Le deuxième congrès d’Esprit à Jouy-en-Josas, encore près de Paris, du 28 juillet au 1er août 1937, confirmerait le peu de poids dans l’ensemble du mouvement de sa tendance gasconne. D’après un compte rendu détaillé pour le Journal intérieur des groupes personnalistes du Sud-Ouest de décembre 1937, la question : « Devons-nous être une société de pensée ou un mouvement d’action ? est obscurcie par le front commun de ceux qui veulent d’abord réfléchir avant de s’engager et de ceux qui estiment que c’est “appauvrir” Esprit que de lui imposer un programme minimum » personnaliste, comme le réclament les délégués de L’Ordre nouveau. Les dirigeants d’Esprit voyaient plutôt en la politique l’affaire des professionnels, des « techniciens » comme disait le philosophe Jean Lacroix, alors que pour les Gascons : « Notre tâche est de construire une société qui ne laisse plus de place ni à une technique politique, ni à une technique diplomatique, où la politique, “art” de gouverner la cité, devienne enfin l’affaire des citoyens eux-mêmes ». C’est une tout autre orientation qui se faisait jour dans l’intervention pontifiante de l’économiste François Perroux sur la réforme du parlementarisme, qui frappa les Gascons par « un très grand réformisme de fond et une grande excitation en ce qui concerne les moyens. Perroux est docteur honoris causa de l’université de Coimbra (Portugal) », et sera à la tête de l’Institut d’études corporatives fondé par Vichy en 1940. Bien d’autres personnalistes et apparentés se retrouveront dans les nouvelles institutions du régime de Vichy, qui sont souvent à l’origine des structures technocratiques de l’État français telles qu’elles se sont développées depuis la guerre. Cette dérive étatiste du personnalisme à Esprit, qui l’inclinera ensuite vers le communisme, était déjà bien perçue par Charbonneau, et prophétiquement décrite quand il demandait à propos du discours de Perroux, pour qui « la France aussi est une personne » (46) : « Est-il scandaleux qu’un personnaliste ne se sente pas de “vocation française” […] ? »

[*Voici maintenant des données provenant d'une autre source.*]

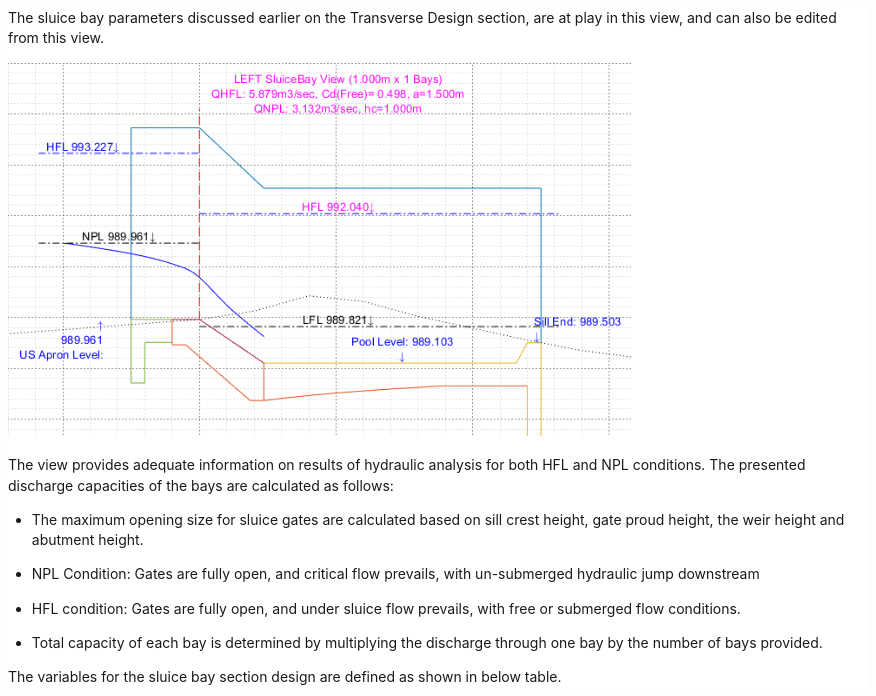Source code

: The sluice bay parameters discussed earlier on the Transverse Design section, are at play in this view, and can also be edited from this view.

<img src="./media/image34.png" style="width:6.5in;height:3.88889in" />

The view provides adequate information on results of hydraulic analysis for both HFL and NPL conditions. The presented discharge capacities of the bays are calculated as follows:

- The maximum opening size for sluice gates are calculated based on sill crest height, gate proud height, the weir height and abutment height.

- NPL Condition: Gates are fully open, and critical flow prevails, with un-submerged hydraulic jump downstream

- HFL condition: Gates are fully open, and under sluice flow prevails, with free or submerged flow conditions.

- Total capacity of each bay is determined by multiplying the discharge through one bay by the number of bays provided.

The variables for the sluice bay section design are defined as shown in below table.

« Si oui, acceptons la nécessité d’une nation forte, d’un chef à la tête de cette nation. Réformons les cadres politiques, de façon à donner à l’exécutif (au chef) plus de pouvoir sur le législatif, réconcilions les classes pour le plus grand bien de la nation, faisons collaborer ouvriers et patrons dans une Arbeitsfront à la française, faisons passer un “souffle nouveau” (personnaliste) dans les rouages de l’administration, maintenons l’ordre public contre les perturbateurs à la solde de l’étranger, et nous aurons fait la révolution. Quant à savoir si la personne sera plus libre, ça c’est une autre question. »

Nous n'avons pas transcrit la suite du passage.